■ OBJECTIVE
Copy out the lines of the entries from the very first line through the line containing "title Introduction to", inclusive.

Labeled box entries
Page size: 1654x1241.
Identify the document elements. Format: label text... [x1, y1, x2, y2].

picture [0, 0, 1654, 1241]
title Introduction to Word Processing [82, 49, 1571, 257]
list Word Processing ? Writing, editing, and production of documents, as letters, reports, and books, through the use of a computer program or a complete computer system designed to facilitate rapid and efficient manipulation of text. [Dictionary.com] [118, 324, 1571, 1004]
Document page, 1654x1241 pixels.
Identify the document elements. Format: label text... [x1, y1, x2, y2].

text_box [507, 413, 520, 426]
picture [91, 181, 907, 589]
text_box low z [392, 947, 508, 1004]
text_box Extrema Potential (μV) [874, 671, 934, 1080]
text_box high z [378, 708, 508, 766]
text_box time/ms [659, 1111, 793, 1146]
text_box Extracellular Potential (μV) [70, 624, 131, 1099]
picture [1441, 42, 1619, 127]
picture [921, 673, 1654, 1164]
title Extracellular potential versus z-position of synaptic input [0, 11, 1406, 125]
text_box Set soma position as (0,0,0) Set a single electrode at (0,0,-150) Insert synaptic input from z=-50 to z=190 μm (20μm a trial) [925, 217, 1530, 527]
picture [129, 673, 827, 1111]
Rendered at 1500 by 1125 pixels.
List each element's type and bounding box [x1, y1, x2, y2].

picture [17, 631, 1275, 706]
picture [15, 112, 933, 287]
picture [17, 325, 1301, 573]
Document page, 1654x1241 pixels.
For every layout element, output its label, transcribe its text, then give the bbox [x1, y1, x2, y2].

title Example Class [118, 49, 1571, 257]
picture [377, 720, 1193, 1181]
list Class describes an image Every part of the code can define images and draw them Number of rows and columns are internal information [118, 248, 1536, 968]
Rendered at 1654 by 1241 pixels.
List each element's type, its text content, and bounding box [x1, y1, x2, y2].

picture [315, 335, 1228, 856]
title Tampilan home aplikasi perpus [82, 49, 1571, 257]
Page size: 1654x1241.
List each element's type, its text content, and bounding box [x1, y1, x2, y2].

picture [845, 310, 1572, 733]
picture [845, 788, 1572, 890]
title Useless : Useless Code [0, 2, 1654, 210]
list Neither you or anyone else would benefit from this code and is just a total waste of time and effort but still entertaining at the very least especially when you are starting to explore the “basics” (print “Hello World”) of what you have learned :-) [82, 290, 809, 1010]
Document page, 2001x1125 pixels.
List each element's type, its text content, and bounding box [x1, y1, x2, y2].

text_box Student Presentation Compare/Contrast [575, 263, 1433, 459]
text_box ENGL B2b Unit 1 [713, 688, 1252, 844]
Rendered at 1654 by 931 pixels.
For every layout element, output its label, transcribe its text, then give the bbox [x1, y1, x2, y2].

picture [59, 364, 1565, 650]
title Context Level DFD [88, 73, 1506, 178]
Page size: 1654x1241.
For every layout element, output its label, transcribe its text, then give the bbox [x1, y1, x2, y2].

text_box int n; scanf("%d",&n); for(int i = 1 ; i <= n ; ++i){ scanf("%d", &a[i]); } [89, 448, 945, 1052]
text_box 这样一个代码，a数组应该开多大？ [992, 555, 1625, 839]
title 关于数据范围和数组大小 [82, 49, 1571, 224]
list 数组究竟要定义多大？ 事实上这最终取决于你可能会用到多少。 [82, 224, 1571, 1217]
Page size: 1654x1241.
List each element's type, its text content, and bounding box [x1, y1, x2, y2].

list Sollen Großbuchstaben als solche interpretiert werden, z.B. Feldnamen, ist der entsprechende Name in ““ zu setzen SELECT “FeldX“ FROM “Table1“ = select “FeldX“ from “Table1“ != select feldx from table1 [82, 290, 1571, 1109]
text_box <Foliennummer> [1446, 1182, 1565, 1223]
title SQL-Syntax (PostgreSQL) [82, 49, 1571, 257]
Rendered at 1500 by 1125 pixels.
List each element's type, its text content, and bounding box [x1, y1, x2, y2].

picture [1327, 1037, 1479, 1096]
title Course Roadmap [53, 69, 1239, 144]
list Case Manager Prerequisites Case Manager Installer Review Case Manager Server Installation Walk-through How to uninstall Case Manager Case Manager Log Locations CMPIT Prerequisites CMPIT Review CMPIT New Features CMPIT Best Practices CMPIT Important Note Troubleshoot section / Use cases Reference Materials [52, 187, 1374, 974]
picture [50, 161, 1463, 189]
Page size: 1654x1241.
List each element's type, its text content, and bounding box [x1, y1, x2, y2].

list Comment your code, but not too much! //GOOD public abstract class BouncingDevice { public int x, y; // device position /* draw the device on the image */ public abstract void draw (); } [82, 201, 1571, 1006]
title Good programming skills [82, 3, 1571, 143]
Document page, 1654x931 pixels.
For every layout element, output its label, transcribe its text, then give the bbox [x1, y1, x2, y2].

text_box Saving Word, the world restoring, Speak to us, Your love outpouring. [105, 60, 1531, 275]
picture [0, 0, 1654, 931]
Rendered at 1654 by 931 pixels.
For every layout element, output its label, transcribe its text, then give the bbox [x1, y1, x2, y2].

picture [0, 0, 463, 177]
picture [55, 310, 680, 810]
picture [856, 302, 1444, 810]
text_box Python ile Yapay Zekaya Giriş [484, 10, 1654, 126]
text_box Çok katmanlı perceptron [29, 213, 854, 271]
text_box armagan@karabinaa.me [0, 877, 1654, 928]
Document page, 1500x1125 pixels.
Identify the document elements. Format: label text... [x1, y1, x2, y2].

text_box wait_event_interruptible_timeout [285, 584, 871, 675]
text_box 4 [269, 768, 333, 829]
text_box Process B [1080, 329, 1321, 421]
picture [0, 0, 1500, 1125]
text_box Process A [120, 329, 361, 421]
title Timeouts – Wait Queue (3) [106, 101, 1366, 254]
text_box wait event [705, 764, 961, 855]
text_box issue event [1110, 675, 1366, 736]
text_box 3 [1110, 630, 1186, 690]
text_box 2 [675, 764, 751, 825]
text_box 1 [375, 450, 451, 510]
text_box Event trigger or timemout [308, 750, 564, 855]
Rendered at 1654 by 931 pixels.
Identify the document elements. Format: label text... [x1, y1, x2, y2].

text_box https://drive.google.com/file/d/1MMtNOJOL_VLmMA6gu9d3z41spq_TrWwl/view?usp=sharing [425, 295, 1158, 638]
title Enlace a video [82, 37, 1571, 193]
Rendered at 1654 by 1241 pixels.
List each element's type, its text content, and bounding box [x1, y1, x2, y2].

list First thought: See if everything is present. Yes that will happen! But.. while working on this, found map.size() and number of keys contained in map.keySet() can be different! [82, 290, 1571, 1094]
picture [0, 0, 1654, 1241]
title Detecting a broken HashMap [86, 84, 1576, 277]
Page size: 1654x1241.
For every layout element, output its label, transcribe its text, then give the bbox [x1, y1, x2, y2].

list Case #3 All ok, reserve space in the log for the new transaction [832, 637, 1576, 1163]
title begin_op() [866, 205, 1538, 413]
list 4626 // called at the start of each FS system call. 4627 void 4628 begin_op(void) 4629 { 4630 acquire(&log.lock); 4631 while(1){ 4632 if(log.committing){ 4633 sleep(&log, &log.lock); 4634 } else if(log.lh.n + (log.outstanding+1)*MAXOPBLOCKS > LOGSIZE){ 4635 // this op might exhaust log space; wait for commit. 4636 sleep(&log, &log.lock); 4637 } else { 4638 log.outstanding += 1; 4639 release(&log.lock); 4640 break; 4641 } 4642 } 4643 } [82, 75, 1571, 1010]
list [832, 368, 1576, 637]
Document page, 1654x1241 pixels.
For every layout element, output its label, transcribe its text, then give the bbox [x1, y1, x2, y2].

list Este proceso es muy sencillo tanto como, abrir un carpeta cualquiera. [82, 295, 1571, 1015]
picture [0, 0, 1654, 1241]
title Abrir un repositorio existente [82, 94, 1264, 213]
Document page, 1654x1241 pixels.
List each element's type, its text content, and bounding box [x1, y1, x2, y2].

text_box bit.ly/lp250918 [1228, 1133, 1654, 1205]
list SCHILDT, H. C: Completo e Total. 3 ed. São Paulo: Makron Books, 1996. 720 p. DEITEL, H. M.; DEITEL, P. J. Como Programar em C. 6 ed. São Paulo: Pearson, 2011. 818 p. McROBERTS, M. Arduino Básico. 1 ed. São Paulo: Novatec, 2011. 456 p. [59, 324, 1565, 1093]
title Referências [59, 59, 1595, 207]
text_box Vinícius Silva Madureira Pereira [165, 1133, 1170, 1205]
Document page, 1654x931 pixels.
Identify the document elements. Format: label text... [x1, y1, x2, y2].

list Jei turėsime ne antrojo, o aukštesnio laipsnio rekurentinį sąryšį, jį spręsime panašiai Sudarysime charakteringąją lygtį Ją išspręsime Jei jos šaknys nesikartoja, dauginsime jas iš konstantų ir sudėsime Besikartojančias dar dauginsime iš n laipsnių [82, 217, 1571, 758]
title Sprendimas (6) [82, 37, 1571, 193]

■ SOLUTION BELOW
Page size: 1654x1241.
Identify the document elements. Format: label text... [x1, y1, x2, y2].

picture [0, 0, 1654, 1241]
title Introduction to Word Processing [82, 49, 1571, 257]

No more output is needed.